We hiked and scrambled along the ridge. At over 8000 feet, we weren't moving very fast, mostly because we had to keep route finding so we could stay up high on solid rock instead of descending onto the scree of doom, like many of the social trails did. Behind us we heard a voice, and turned to see a solo female hiker.
She was in her early 20s, moving quickly. "Can I climb with you?" she asked. Despite her confident appearance, she hadn't done this route before, and wanted company on the last bouldering pitch.
We gladly accepted her into our ranks, and she stayed with us for the rest of the ascent and part of the descent. Then she said she had to meet some friends up north, and took off rapidly down the trail.
As I picked my way do through the rolling rocks and steepness, I thought of my former self. When I was Brie's age, I was carefree and footloose. I would head off on an unfamiliar trail or peak solo, throwing my pack in the car and sometimes sleeping at the trailhead. One time, approaching the summit of a 14,000 foot mountain in Colorado, I encountered a group of bros descending. "There's a burly girl, doing this solo," I heard one say.
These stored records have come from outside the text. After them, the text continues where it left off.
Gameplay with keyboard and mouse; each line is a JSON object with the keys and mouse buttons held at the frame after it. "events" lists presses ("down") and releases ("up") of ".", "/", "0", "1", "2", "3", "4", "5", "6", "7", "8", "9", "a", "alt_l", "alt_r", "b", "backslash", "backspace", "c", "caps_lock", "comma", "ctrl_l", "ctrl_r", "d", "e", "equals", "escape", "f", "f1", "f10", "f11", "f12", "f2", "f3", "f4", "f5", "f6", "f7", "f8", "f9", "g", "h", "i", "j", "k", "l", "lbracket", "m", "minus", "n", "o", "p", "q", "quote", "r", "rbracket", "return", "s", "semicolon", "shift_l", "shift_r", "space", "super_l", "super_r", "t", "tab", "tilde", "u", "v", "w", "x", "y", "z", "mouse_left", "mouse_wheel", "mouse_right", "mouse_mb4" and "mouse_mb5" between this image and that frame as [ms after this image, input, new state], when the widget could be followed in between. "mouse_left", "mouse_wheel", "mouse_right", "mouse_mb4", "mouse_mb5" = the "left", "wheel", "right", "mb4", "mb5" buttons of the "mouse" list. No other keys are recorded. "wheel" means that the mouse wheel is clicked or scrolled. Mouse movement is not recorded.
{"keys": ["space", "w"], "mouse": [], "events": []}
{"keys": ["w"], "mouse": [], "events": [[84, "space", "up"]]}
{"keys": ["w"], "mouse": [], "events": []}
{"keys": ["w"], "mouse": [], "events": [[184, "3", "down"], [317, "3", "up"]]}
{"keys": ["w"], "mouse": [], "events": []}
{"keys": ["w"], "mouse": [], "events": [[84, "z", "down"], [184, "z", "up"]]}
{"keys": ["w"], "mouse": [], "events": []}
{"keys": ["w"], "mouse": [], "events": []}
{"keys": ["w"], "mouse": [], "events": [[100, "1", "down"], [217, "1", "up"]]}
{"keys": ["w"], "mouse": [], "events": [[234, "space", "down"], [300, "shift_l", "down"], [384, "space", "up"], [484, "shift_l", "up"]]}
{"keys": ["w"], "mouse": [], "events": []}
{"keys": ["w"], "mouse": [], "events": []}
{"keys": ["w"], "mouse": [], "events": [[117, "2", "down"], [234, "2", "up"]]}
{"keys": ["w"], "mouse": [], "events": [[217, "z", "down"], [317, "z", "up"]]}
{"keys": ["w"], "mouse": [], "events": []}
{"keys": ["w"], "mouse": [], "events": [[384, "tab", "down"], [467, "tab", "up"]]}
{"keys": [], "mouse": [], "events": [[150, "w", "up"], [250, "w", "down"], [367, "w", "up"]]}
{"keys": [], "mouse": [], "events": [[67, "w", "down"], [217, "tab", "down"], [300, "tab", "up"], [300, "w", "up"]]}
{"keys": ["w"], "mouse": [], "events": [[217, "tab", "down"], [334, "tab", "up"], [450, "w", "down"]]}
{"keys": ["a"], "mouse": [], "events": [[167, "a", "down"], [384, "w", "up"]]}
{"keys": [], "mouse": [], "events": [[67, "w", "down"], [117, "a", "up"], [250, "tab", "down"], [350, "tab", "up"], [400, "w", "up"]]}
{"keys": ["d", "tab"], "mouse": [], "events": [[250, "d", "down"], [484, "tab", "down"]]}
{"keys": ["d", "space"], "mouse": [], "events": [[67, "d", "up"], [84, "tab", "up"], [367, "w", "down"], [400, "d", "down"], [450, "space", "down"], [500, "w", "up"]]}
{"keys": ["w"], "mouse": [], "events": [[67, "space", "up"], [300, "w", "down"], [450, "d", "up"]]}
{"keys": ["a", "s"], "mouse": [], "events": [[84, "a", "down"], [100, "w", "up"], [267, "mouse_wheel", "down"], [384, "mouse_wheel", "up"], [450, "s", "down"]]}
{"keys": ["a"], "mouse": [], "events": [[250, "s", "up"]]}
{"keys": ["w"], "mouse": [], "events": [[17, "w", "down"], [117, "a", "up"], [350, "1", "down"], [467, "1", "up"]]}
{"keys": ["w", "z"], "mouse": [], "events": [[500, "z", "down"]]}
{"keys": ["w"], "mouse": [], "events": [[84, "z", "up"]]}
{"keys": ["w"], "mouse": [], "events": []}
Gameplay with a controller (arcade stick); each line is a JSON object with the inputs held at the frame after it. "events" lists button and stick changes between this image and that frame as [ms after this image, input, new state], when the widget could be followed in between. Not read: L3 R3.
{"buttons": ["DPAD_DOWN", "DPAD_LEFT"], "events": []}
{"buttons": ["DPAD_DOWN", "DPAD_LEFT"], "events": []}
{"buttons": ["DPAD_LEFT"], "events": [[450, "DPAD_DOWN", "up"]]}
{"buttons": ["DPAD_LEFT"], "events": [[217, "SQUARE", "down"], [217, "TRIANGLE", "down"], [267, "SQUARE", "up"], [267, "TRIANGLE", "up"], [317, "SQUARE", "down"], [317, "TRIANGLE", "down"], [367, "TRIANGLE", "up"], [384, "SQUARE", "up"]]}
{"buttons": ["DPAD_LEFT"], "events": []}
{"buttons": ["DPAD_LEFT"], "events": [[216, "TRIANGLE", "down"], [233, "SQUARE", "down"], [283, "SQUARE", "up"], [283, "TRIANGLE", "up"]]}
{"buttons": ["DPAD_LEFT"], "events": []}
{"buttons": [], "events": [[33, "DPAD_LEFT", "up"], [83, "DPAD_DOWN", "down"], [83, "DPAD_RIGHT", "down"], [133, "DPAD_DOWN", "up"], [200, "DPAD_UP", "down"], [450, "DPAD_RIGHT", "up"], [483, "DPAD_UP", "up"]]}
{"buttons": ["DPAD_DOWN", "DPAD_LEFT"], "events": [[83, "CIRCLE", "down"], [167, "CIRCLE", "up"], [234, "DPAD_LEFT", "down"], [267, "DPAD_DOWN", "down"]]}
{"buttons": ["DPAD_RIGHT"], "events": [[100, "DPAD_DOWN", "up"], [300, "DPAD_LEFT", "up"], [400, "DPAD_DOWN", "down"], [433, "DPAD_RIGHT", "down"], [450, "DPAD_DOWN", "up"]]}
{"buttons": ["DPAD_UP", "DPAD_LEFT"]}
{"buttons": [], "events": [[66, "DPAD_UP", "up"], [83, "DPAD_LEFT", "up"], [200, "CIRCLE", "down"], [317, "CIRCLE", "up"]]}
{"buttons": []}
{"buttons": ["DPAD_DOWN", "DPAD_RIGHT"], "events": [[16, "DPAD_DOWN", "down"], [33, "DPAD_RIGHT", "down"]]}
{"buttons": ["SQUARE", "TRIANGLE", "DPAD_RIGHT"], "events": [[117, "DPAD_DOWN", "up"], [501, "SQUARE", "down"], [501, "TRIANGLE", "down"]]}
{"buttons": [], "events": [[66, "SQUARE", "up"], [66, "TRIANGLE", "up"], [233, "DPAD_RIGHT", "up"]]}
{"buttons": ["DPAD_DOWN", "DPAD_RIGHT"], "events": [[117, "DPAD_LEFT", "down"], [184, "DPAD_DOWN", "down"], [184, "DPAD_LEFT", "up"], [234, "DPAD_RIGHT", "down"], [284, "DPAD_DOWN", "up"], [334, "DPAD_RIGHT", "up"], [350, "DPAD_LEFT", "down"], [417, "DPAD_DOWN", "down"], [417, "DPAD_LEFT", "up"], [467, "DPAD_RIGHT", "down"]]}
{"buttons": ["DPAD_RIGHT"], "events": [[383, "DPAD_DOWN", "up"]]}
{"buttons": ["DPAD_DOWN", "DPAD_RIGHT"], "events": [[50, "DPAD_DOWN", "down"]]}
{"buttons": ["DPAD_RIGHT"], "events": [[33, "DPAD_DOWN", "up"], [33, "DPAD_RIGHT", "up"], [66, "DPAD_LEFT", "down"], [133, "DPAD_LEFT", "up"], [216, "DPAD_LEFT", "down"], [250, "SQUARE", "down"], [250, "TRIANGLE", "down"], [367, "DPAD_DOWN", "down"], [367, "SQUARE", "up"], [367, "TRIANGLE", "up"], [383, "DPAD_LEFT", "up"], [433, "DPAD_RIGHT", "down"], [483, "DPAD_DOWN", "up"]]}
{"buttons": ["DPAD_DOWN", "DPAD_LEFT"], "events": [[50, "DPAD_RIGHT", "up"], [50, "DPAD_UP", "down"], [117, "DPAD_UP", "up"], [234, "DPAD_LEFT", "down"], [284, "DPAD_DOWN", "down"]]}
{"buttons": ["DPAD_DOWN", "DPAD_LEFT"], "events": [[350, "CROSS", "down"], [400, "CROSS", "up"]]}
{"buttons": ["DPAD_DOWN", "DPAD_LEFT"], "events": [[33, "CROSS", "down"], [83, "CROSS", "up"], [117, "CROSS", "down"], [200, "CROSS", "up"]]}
I was never unsafe during these travels, but I had less worries. I had yet to have knee surgery, and bounded down steep paths without thinking about injury too much. I had confidence I could descend anything I climbed up. Despite wearing cotton, running shoes, and leaky rain gear, I knew I would always be okay.
I'm not sure if it's age, a few injuries, a couple bear encounters, getting temporarily misplaced a couple times, or a combination of all of those that have changed me. While I will still hike solo, especially in places without grizzly bears, I do more preparation now. I check the weather forecast. I tell somebody where I'm going. I try and find out trail conditions. I hike with other people more often now.
I have to admit, when I saw Brie gaining on us, I felt a little sad. That used to be me, I thought. But then I thought about my friends, who put up with my whining about mosquitoes and were encouraging when I was apprehensive about a climbing move. I thought about the times I had to abandon a trail because of getting lost or snow conditions and had to stomp back home feeling annoyed rather than laugh about it with someone else. I thought about all the hikers who have gone missing, people who were young like I was, doing the same things I used to do, but who had one misstep or fatal miscalculation.
Hike on, Brie and others (and me). I would never want to change those days of roaming solo across the country, picking a trail on a whim and going to explore it. I will still do that, only with more caution. There is a woman in her 80s I see a lot when I hike up the local ski hill. She climbs alone, accompanied by her dog. This is a 2000 foot ascent, yet she does it often, arriving at the top unwinded and calm. She has it all figured out. I like to think that she, too, when young, walked all over these mountains, happy and free.